Jangan Salah! Selama Pandemi COVID 2020, 10 Persen Pria Menjadi Korban KDRT
Tangkapan layar - Komisioner Komnas Perempuan Maria Ulfah Anshor (Via ANTARA)

Bagikan:

JAKARTA - Komisioner Komnas Perempuan Maria Ulfah Anshor menegaskan bila kekerasan dalam rumah tangga (KDRT) tidak terjadi hanya pada wanita melainkan pada pria. Meskipun, jumlahnya tidak terlalu banyak. 

"Tentu saja kalau laki-laki yang pernah mengalaminya pasti ada. Di dalam laporan kami pun juga ada,” kata Maria saat dihubungi Antara di Jakarta, Jumat, 4 Februari.

Berdasarkan data Komnas Perempuan, pada 2020 lalu tentang dinamika rumah tangga di masa pandemi, jumlah perempuan yang mengalami kekerasan sebesar 90 berbanding 10.

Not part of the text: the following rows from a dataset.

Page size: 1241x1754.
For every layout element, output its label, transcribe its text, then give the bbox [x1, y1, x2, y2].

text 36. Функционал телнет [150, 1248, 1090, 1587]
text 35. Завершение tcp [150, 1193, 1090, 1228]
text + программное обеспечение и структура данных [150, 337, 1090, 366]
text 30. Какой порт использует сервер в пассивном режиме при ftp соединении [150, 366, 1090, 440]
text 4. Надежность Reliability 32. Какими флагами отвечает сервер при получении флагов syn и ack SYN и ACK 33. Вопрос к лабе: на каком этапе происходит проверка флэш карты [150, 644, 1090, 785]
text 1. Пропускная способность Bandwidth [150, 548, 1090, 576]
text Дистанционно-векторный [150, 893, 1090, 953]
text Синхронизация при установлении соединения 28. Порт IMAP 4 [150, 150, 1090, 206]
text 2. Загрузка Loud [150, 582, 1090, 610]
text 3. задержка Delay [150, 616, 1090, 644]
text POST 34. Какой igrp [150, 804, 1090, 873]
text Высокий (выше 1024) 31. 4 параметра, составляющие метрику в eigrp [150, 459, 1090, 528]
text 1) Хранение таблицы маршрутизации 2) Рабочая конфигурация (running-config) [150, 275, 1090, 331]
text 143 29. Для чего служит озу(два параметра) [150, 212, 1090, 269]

Artinya, dari 90 persen korban dalam kekerasan rumah tangga merupakan perempuan dan 10 persennya merupakan laki-laki.

"Korban tidak hanya suami tetapi juga kakek, paman ataupun anak laki-laki dalam keluarga," terangnya.

Sedangkan berdasarkan jumlah pengaduan yang diterima Komnas Perempuan terkait kekerasan perempuan, sekitar 5.000 kasus selalu dilaporkan setiap tahunnya. Dengan rincian 30 persen berupa kekerasan fisik, 30 persen kekerasan seksual dan sisanya bersifat psikis.

Maria menjelaskan terdapat dua akar masalah yang selalu menyebabkan terjadinya kekerasan dalam rumah tangga yaitu adanya relasi kuasa yang timpang antara pelaku dan korban juga adanya budaya patriarki.

Pada ketimpangan relasi, biasanya pelaku akan merasa lebih berkuasa karena memiliki suatu kelebihan tertentu. Pada bidang sosial atau ekonomi misalnya, sehingga korban dianggap memiliki ketergantungan baik secara materi maupun hal lainnya.

“Apalagi kalau soal pendidikannya misalnya lebih rendah, dari sisi ekonomi misalnya si suami lebih kaya dari si perempuan. Biasa saja itu jadi faktor yang jadi pemicu terjadinya kekerasan khususnya terhadap perempuan,” kata Maria.

Sedangkan pada budaya patriarki yang dianggap masih mengakar kuat dalam masyarakat, menganggap bahwa bila perempuan tidak menurut untuk melakukan sesuatu, maka bentuk pemukulan dan teriakan yang dilakukan suami pada istri bukanlah suatu masalah yang harus dibenahi.

Maria mengatakan seharusnya kekerasan tak terjadi, sebab perkawinan bertujuan untuk mewujudkan kehidupan rumah tangga yang harmonis, menciptakan ketentraman secara lahir dan batin.

Ia berharap kekerasan dalam rumah tangga dapat dihilangkan, melalui adanya perubahan cara pandang dalam mengatasi permasalahan tersebut, sehingga dapat terkonstruksi sebuah kehidupan yang saling menghargai baik antar sesama manusia bahkan alam sekalipun.

“Kondisi ini harus dilakukan perubahan cara pandang bahwa dalam rumah tangga itu harus setara. Suami istri itu ya realistisnya setara, suami punya hubungan yang baik, istrinya juga harus melakukan hubungan yang baik,” tegas Maria.